A trajectory has been constructed in Figure 2 for the case when the initial velocity \(v_{0}\) is directed at an angle. The vector \(v_{0}\) should first of all be decomposed into its vertical and horizontal components. On the horizontal line we mark off \(v_{\textrm{hor}} t\)—the distance through which the bullet will move horizontally in \(t\) seconds.

But the bullet simultaneously performs an upward motion. In \(t\) seconds it will rise to a height of \(h = v_{\textrm{ver}} t - gt^{2} /2\). By means of this formula, substituting in it the instants of time of interest to us, we can compute the vertical displacements and mark them off on the vertical axis. The values of \(h\) will first increase (rise) and then decrease.

It now remains to mark the points of the trajectory on the graph, just as we did in the preceding example, and draw a smooth curve through them.

If the rifle barrel is held horizontally, the bullet will soon burrow into the ground; if the barrel is vertical, it will fall at the place where the shot was fired. Therefore, in order to shoot as far as possible, one must fix the barrel of the rifle at some angle to the horizontal. But at what angle?

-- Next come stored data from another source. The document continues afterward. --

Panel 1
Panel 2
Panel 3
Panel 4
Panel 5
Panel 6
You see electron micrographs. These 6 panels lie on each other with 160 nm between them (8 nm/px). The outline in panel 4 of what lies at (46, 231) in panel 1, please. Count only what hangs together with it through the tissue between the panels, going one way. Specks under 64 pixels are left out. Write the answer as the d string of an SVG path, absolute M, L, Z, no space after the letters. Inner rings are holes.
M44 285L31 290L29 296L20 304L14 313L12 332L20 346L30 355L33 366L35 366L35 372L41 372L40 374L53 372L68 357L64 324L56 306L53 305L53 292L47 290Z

Let us again employ the same device—decompose the initial velocity vector into its two components: a vertical vector equal to \(v_{1}\) and a horizontal vector to \(v_{2}\). The time between the moment the shot is fired until the moment the bullet reaches its highest point is equal to \(v_{1}/ g\). Note that the bullet will be falling downwards for the same length of time, i.e. the complete time of the flight of the bullet until it lands on the ground is \(2v_{1}/g\).

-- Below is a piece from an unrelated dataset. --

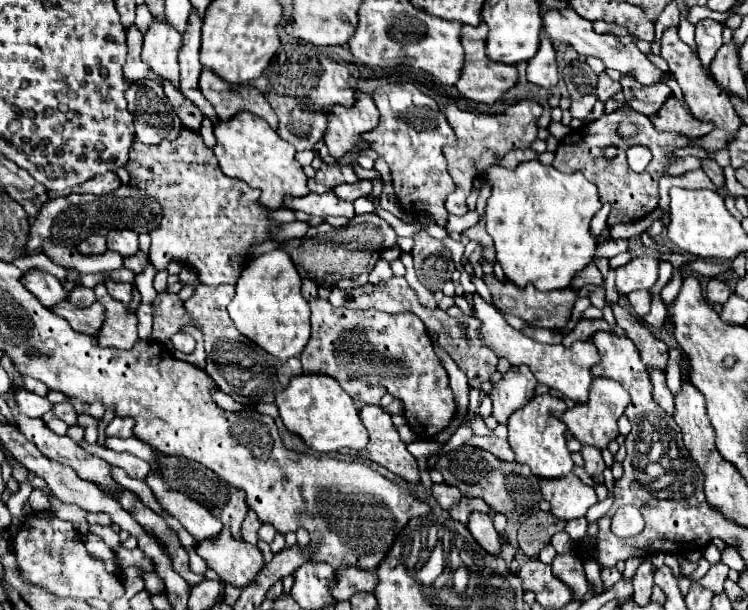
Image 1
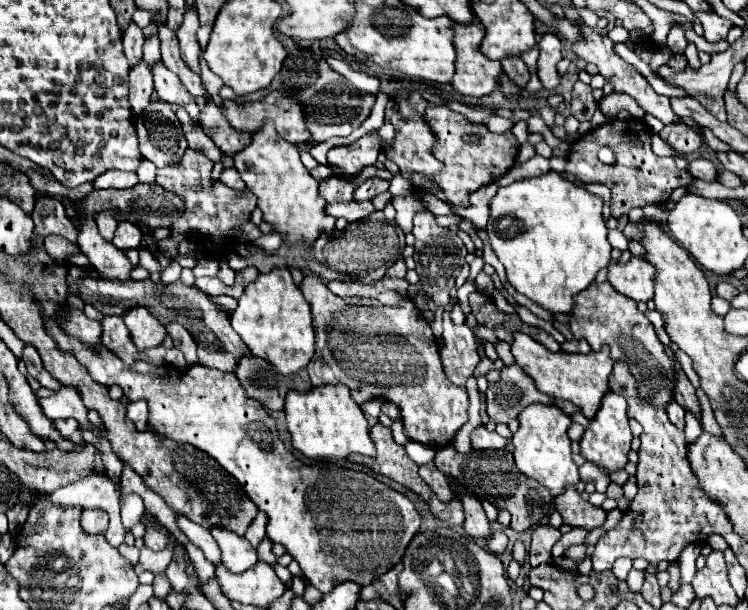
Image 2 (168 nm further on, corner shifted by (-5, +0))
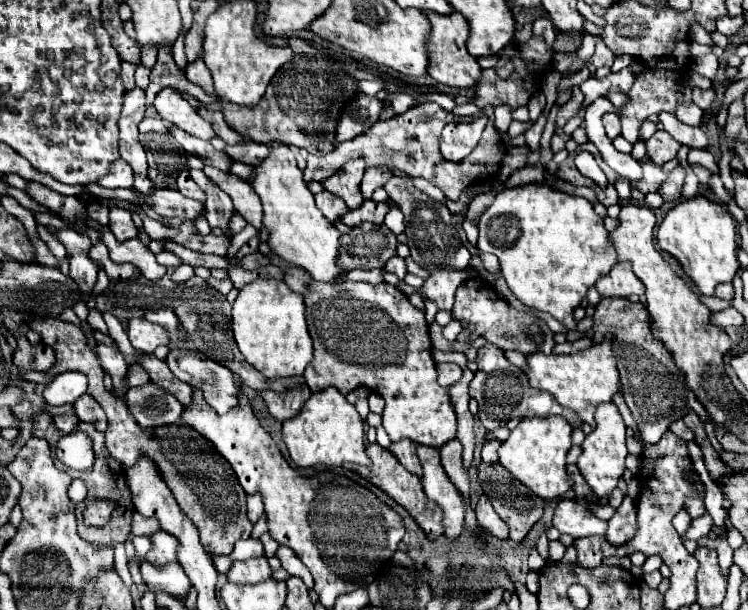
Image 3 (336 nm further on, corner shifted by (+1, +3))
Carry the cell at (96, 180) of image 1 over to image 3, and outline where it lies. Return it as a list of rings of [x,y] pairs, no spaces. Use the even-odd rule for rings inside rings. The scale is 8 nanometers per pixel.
[[[118,159],[110,167],[110,173],[98,179],[98,185],[106,187],[106,189],[116,189],[116,187],[128,187],[128,189],[132,189],[132,181],[134,181],[134,177],[130,173],[130,165],[126,165],[126,161]]]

Since the horizontal motion is uniform, the range of the flight is equal to \[s = \frac{2v_{1}v_{2}}{g}\] (we have ignored the height of the rifle above ground level in our calculation).

We have obtained a formula which shows that the range of the flight is proportional to the product of the velocity components. For what firing direction will this product be greatest? This question can be expressed by means of the geometrical rule of the addition of vectors. The velocities \(v_{1}\) and \(v_{2}\) form the sides of the velocity rectangle; a diagonal in it is the total velocity \(v\). The product \(v_{1}v_{2}\) is equal to the area of this rectangle.

Our question reduces to the following: Given the length of a diagonal, what sides must be taken for the area of the rectangle to be maximum? It is proved in geometry that this condition is satisfied by a square. Therefore, the range of the flight of the bullet will be greatest when \(v_{1} = v_{2}\) , i.e. when the velocity rectangle reduces to a square. A diagonal of the velocity square forms an angle of 45° with the horizontal—this is precisely the angle at which the rifle must be held for the bullet to fly as far as possible.

If \(v\) is the total velocity of the bullet, then in the case 2. The range-of-flight of a square we have \(v_{1} = v_{2} =v\sqrt{2}\) formula for this optimal case looks as follows: \(s = v^{2}/g\), i.e. the range will be twice as great as the maximum height of a bullet fired upwards with the same initial speed.

The maximum height of a bullet fired at an angle of 45° will be \(h = v_{1}^{2}/2g = v^{2}/4g\), i.e. four times less than the range of flight.

It should be admitted that the formulas we have been applying yield exact results only in the case, quite remote from practice, when air is absent. In many cases air resistance plays a decisive role and radically changes the entire picture.